SOURCE:
----------

# Steam Game Review Scraper

Scrape game review data from Steam, including the user, profile link, and the content of the review itself

In [34]:
from selenium import webdriver
from selenium.webdriver.edge.service import Service
from selenium.webdriver.edge.options import Options
from selenium.webdriver.common.keys import Keys
from selenium.webdriver.common.by import By
import re
from time import sleep
from datetime import datetime
from openpyxl import Workbook
import csv

## Requirements
You'll need to install the following libraries before beginning this project:
- [Selenium](https://www.selenium.dev/downloads/) : for automating the web browser; this can be involved... so check my [short YouTube video](https://youtu.be/9XAH_TvxwLg) for a walkthrough.

----------

RAW DATA:
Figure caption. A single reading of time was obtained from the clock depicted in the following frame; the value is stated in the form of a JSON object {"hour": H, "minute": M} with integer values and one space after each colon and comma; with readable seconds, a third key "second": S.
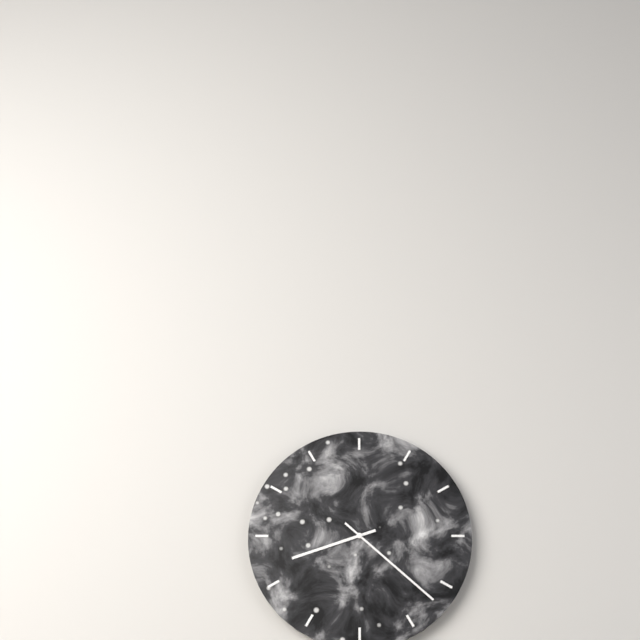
{"hour": 8, "minute": 22}
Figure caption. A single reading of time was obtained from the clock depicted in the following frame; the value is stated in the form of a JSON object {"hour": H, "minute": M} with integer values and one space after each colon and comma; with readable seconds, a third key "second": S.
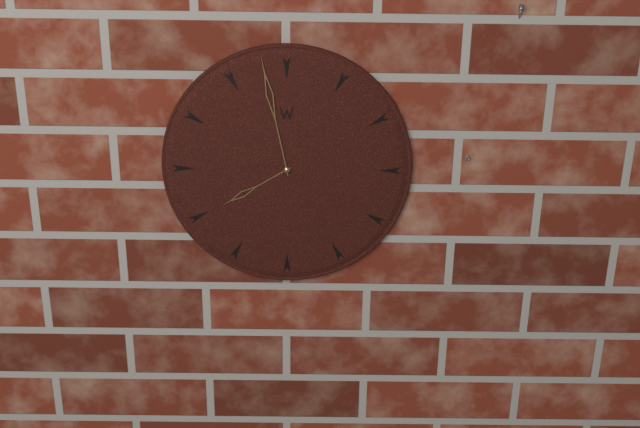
{"hour": 7, "minute": 58}
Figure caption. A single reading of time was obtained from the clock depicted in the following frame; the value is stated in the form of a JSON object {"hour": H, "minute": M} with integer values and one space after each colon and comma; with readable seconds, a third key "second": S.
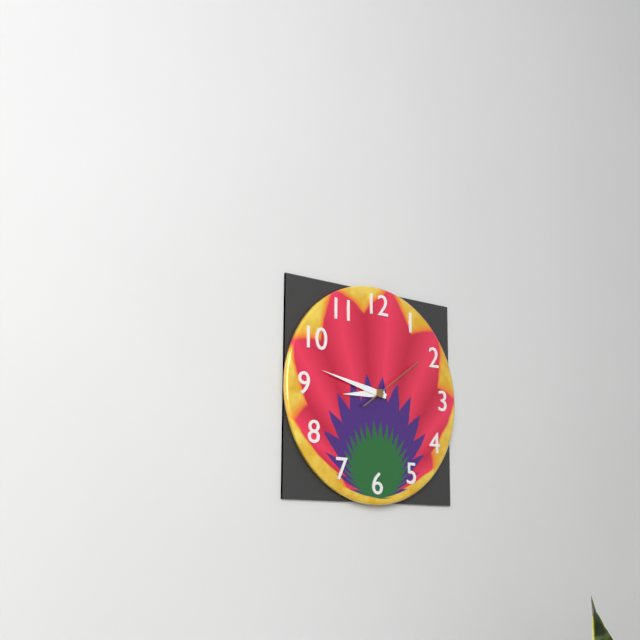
{"hour": 8, "minute": 47, "second": 9}
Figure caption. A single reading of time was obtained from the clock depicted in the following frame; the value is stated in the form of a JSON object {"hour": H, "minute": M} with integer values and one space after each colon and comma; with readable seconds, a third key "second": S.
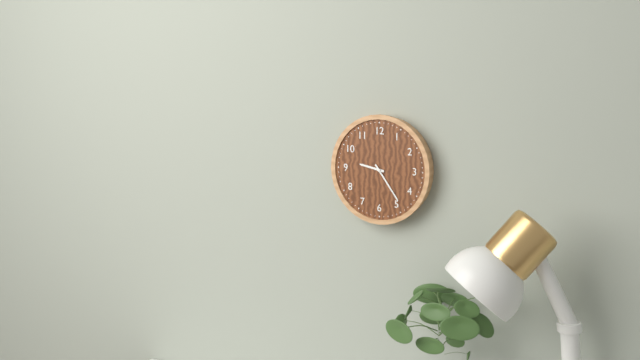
{"hour": 9, "minute": 24}
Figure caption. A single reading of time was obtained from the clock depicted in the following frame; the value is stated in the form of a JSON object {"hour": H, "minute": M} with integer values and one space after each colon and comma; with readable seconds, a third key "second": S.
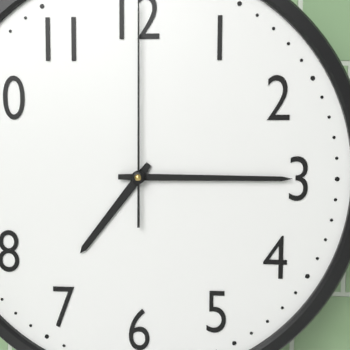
{"hour": 7, "minute": 15}
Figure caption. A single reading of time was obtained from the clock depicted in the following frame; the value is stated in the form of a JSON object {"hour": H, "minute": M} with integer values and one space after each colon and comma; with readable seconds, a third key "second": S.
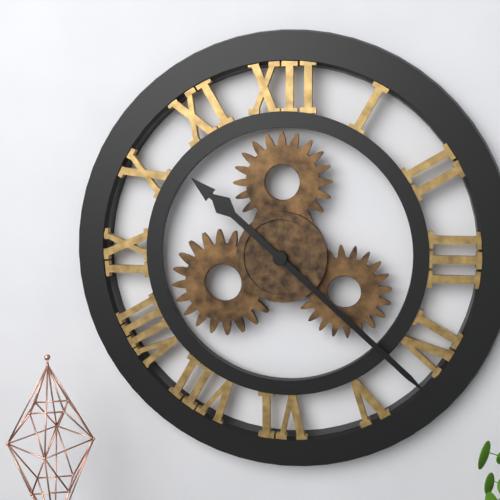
{"hour": 10, "minute": 22}
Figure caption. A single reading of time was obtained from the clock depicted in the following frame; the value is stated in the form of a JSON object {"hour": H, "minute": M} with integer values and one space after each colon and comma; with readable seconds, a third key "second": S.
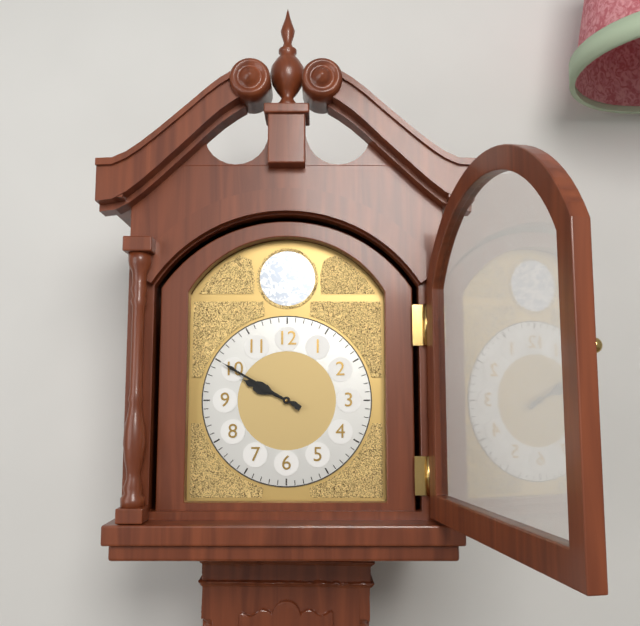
{"hour": 9, "minute": 50}
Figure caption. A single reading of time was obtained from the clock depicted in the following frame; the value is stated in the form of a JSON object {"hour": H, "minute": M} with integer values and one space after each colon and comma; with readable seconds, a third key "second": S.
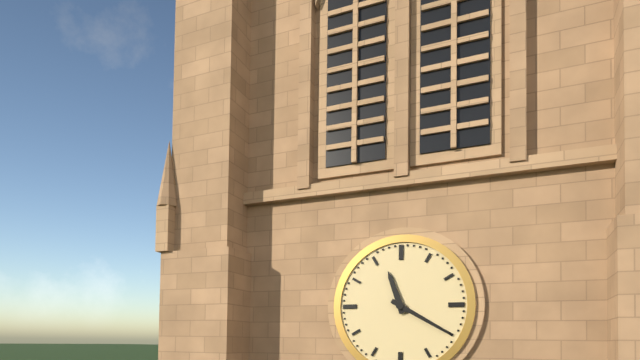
{"hour": 11, "minute": 20}
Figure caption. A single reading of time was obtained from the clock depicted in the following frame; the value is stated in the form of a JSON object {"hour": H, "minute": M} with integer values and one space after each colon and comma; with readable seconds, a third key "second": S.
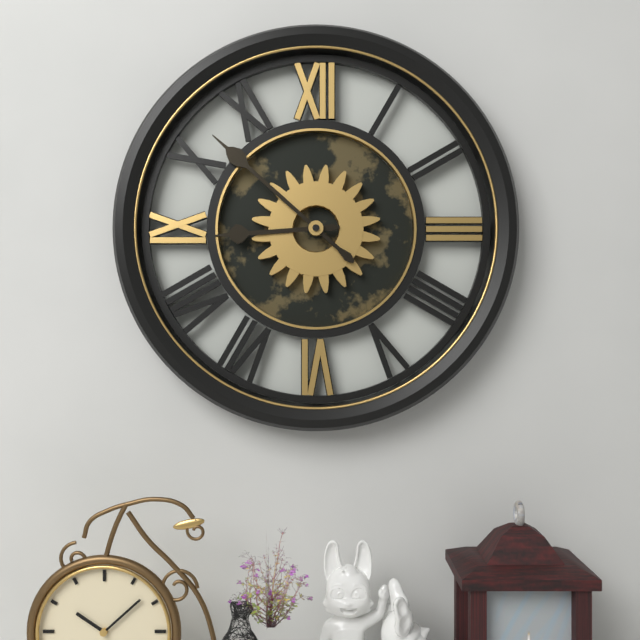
{"hour": 8, "minute": 52}
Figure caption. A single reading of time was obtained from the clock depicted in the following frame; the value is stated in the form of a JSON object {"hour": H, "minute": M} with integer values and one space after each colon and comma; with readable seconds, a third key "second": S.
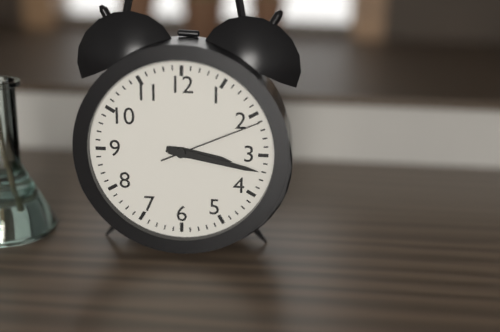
{"hour": 3, "minute": 17, "second": 11}
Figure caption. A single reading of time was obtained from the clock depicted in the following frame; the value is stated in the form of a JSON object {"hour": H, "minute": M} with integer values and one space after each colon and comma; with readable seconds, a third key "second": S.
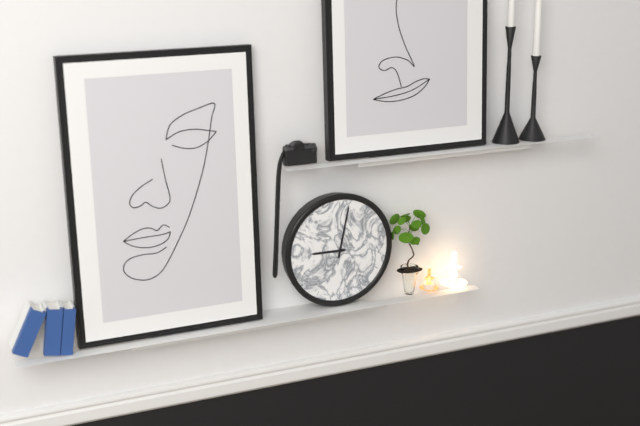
{"hour": 9, "minute": 2}
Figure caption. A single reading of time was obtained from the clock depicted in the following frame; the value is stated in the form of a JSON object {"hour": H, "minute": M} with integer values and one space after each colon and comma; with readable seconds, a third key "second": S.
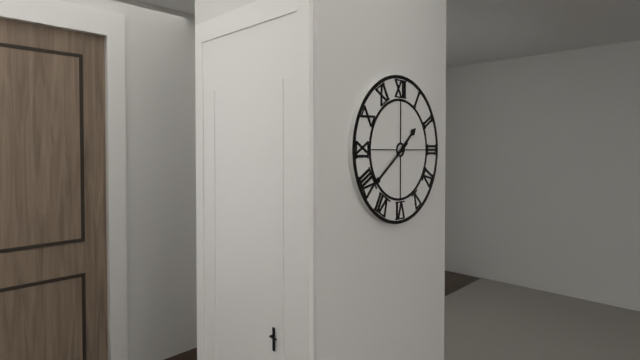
{"hour": 1, "minute": 39}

----------

YOUR TASK: Reproduce the Steam review scraper text from "## Requirements" up to and including "for a walkthrough.".

REPLY:
## Requirements
You'll need to install the following libraries before beginning this project:
- [Selenium](https://www.selenium.dev/downloads/) : for automating the web browser; this can be involved... so check my [short YouTube video](https://youtu.be/9XAH_TvxwLg) for a walkthrough.